*Set exercise*
Reproduce the entire listing below word for word, leaving out the pictures.

Data entries
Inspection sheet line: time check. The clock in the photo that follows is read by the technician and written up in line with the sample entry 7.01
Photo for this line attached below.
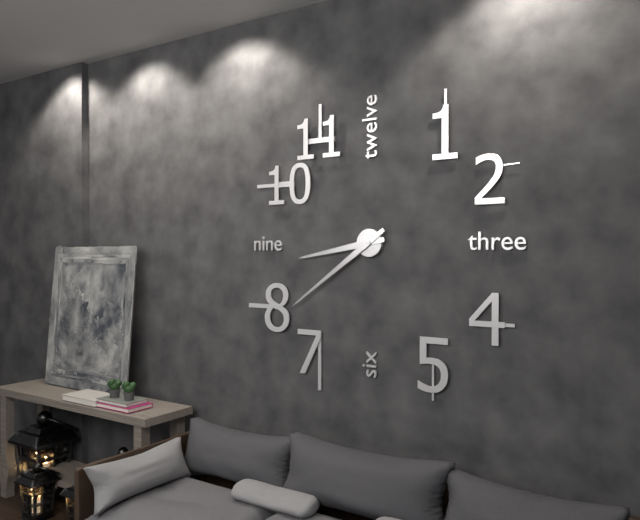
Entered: 8.39
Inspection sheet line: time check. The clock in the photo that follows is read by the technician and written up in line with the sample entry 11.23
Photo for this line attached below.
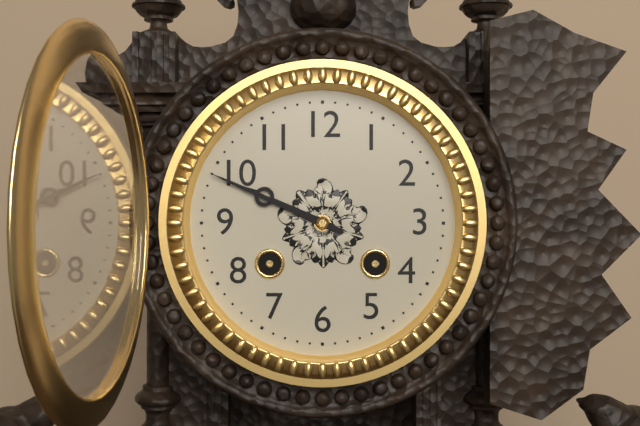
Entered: 9.49
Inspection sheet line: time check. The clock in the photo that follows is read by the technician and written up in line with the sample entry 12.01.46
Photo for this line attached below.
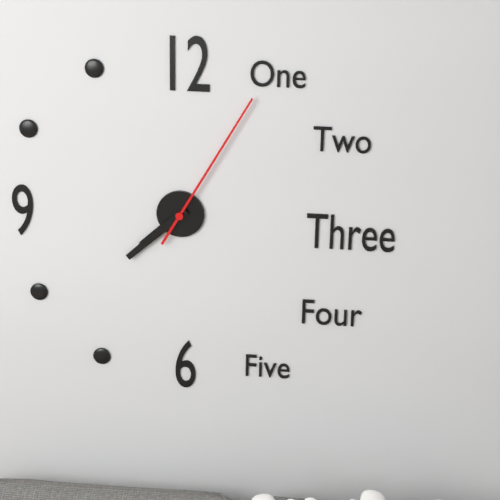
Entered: 7.38.05
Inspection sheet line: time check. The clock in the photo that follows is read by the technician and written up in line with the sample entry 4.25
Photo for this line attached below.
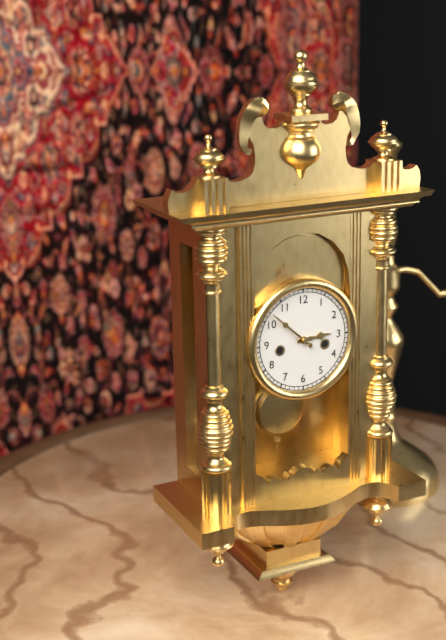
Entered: 2.52
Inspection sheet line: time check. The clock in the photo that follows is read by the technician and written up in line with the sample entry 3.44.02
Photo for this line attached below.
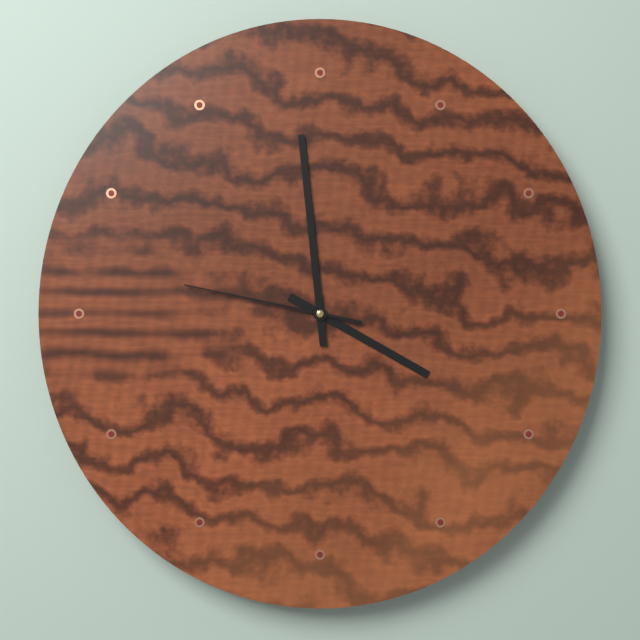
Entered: 3.59.47
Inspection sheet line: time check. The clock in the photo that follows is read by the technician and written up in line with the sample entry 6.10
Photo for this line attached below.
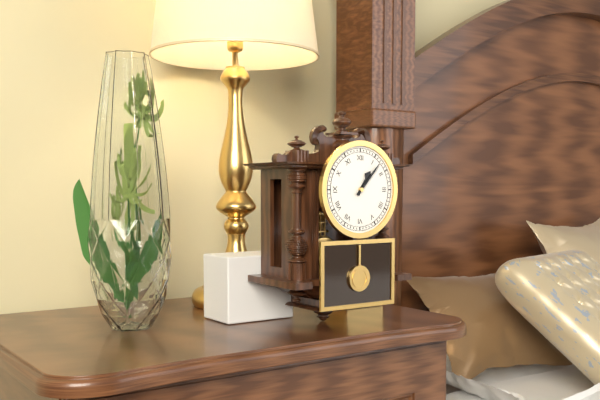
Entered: 1.07
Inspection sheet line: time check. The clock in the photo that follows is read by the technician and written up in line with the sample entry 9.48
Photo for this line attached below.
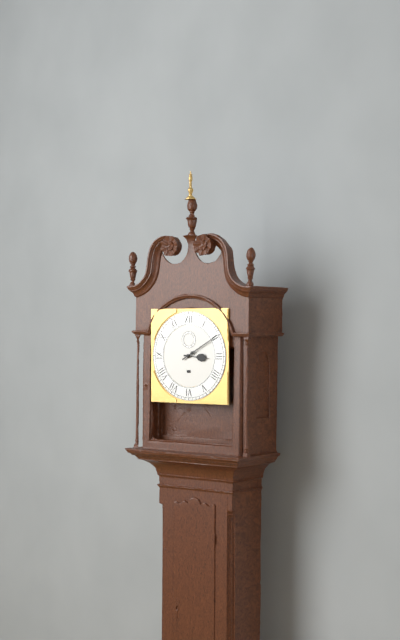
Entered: 3.10
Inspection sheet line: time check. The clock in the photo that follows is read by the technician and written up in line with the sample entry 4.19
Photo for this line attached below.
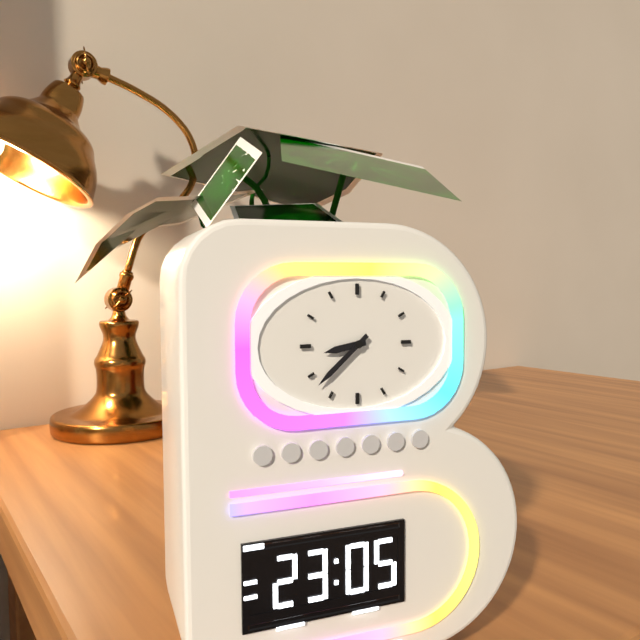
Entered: 8.38
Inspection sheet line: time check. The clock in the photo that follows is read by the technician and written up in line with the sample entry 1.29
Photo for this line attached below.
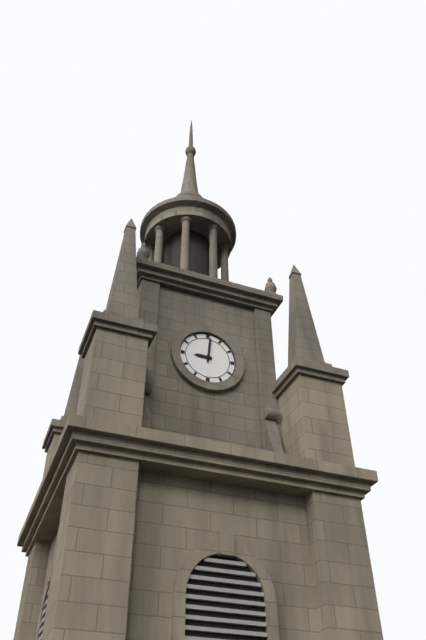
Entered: 9.01
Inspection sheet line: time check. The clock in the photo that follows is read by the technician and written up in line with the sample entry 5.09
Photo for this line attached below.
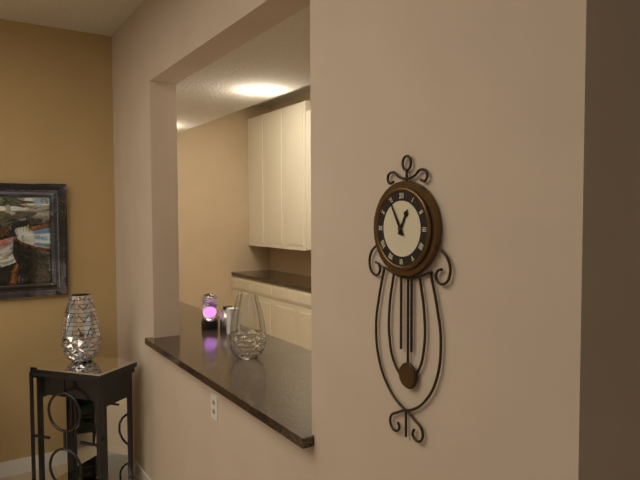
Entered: 12.55
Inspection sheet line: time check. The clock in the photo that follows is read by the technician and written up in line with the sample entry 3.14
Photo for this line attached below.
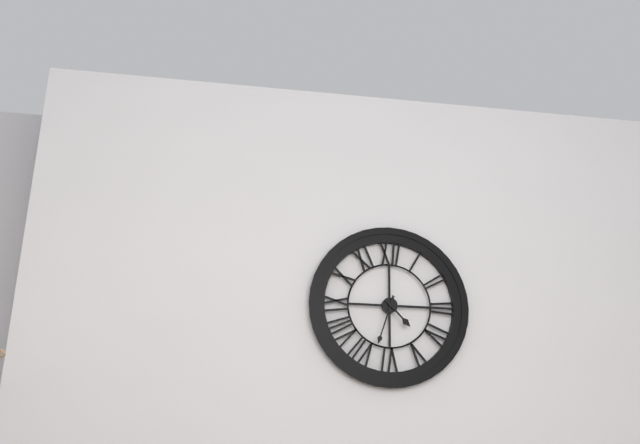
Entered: 4.33
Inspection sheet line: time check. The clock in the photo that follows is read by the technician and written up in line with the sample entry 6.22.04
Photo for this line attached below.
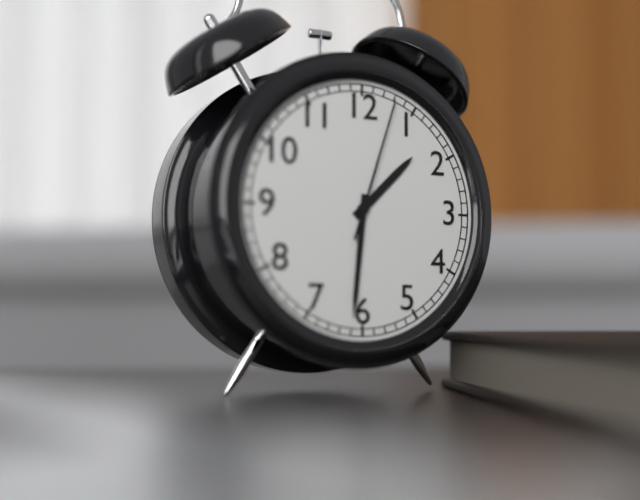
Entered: 1.31.03
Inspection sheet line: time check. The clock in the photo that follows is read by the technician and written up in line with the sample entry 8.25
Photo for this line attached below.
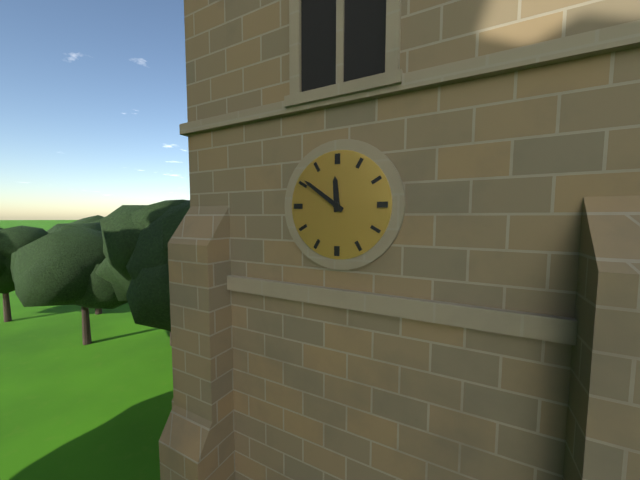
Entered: 11.51
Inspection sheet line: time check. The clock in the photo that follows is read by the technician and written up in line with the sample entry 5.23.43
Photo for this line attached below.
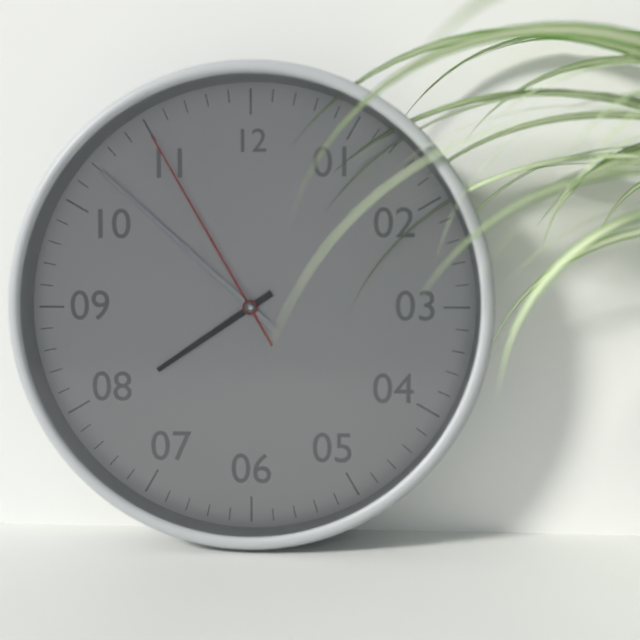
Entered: 7.52.55
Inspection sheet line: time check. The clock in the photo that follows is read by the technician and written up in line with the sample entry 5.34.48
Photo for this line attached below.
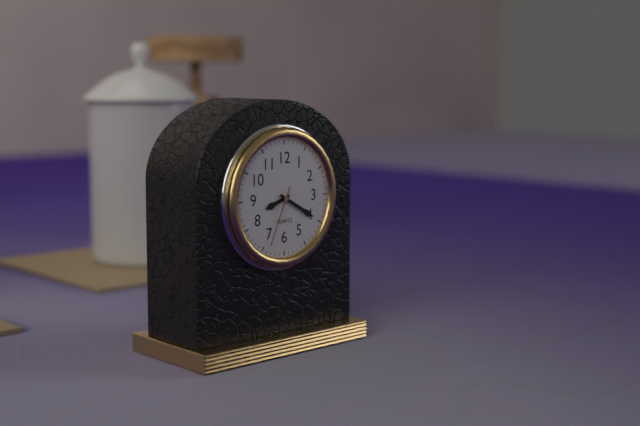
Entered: 8.20.34
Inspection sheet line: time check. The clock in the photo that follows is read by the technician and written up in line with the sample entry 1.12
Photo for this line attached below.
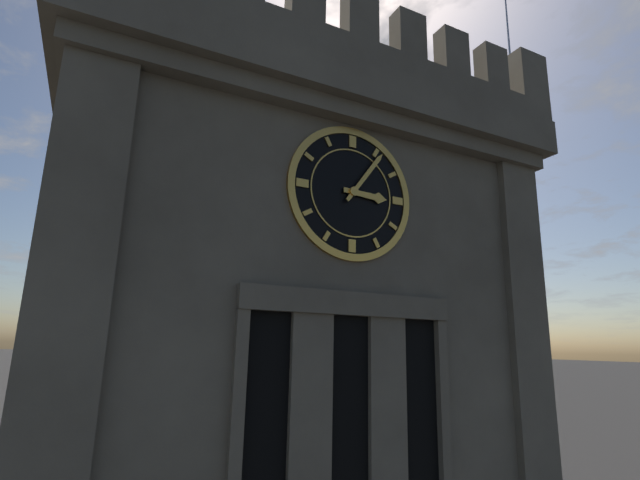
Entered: 3.06
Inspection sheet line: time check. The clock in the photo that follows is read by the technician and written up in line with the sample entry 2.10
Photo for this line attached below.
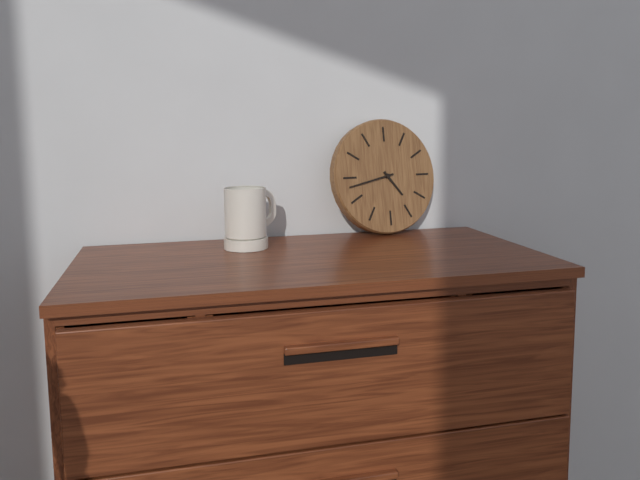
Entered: 4.43
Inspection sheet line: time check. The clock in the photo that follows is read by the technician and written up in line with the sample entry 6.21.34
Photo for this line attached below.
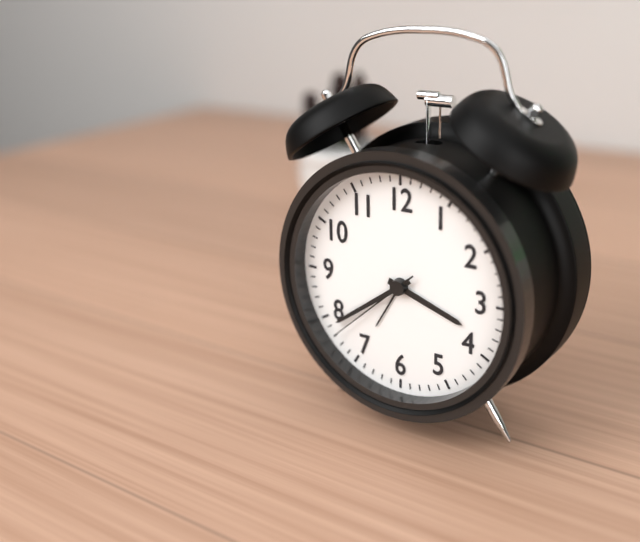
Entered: 3.39.38
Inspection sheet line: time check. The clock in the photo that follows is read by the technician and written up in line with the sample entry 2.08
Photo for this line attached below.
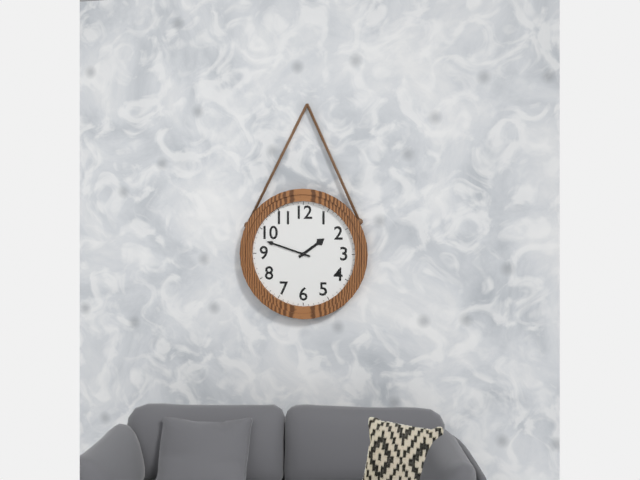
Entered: 1.48
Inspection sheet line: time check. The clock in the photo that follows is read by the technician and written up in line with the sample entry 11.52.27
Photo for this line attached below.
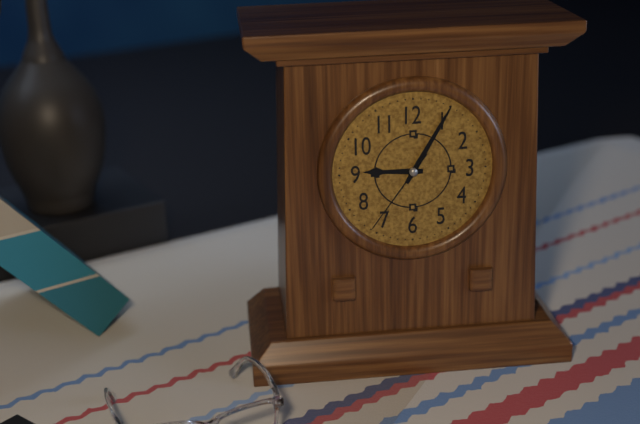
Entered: 9.05.36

*Problem solution*
Inspection sheet line: time check. The clock in the photo that follows is read by the technician and written up in line with the sample entry 7.01
Photo for this line attached below.
Entered: 8.39
Inspection sheet line: time check. The clock in the photo that follows is read by the technician and written up in line with the sample entry 11.23
Photo for this line attached below.
Entered: 9.49
Inspection sheet line: time check. The clock in the photo that follows is read by the technician and written up in line with the sample entry 12.01.46
Photo for this line attached below.
Entered: 7.38.05
Inspection sheet line: time check. The clock in the photo that follows is read by the technician and written up in line with the sample entry 4.25
Photo for this line attached below.
Entered: 2.52
Inspection sheet line: time check. The clock in the photo that follows is read by the technician and written up in line with the sample entry 3.44.02
Photo for this line attached below.
Entered: 3.59.47
Inspection sheet line: time check. The clock in the photo that follows is read by the technician and written up in line with the sample entry 6.10
Photo for this line attached below.
Entered: 1.07
Inspection sheet line: time check. The clock in the photo that follows is read by the technician and written up in line with the sample entry 9.48
Photo for this line attached below.
Entered: 3.10
Inspection sheet line: time check. The clock in the photo that follows is read by the technician and written up in line with the sample entry 4.19
Photo for this line attached below.
Entered: 8.38
Inspection sheet line: time check. The clock in the photo that follows is read by the technician and written up in line with the sample entry 1.29
Photo for this line attached below.
Entered: 9.01
Inspection sheet line: time check. The clock in the photo that follows is read by the technician and written up in line with the sample entry 5.09
Photo for this line attached below.
Entered: 12.55
Inspection sheet line: time check. The clock in the photo that follows is read by the technician and written up in line with the sample entry 3.14
Photo for this line attached below.
Entered: 4.33
Inspection sheet line: time check. The clock in the photo that follows is read by the technician and written up in line with the sample entry 6.22.04
Photo for this line attached below.
Entered: 1.31.03
Inspection sheet line: time check. The clock in the photo that follows is read by the technician and written up in line with the sample entry 8.25
Photo for this line attached below.
Entered: 11.51
Inspection sheet line: time check. The clock in the photo that follows is read by the technician and written up in line with the sample entry 5.23.43
Photo for this line attached below.
Entered: 7.52.55
Inspection sheet line: time check. The clock in the photo that follows is read by the technician and written up in line with the sample entry 5.34.48
Photo for this line attached below.
Entered: 8.20.34
Inspection sheet line: time check. The clock in the photo that follows is read by the technician and written up in line with the sample entry 1.12
Photo for this line attached below.
Entered: 3.06
Inspection sheet line: time check. The clock in the photo that follows is read by the technician and written up in line with the sample entry 2.10
Photo for this line attached below.
Entered: 4.43
Inspection sheet line: time check. The clock in the photo that follows is read by the technician and written up in line with the sample entry 6.21.34
Photo for this line attached below.
Entered: 3.39.38
Inspection sheet line: time check. The clock in the photo that follows is read by the technician and written up in line with the sample entry 2.08
Photo for this line attached below.
Entered: 1.48
Inspection sheet line: time check. The clock in the photo that follows is read by the technician and written up in line with the sample entry 11.52.27
Photo for this line attached below.
Entered: 9.05.36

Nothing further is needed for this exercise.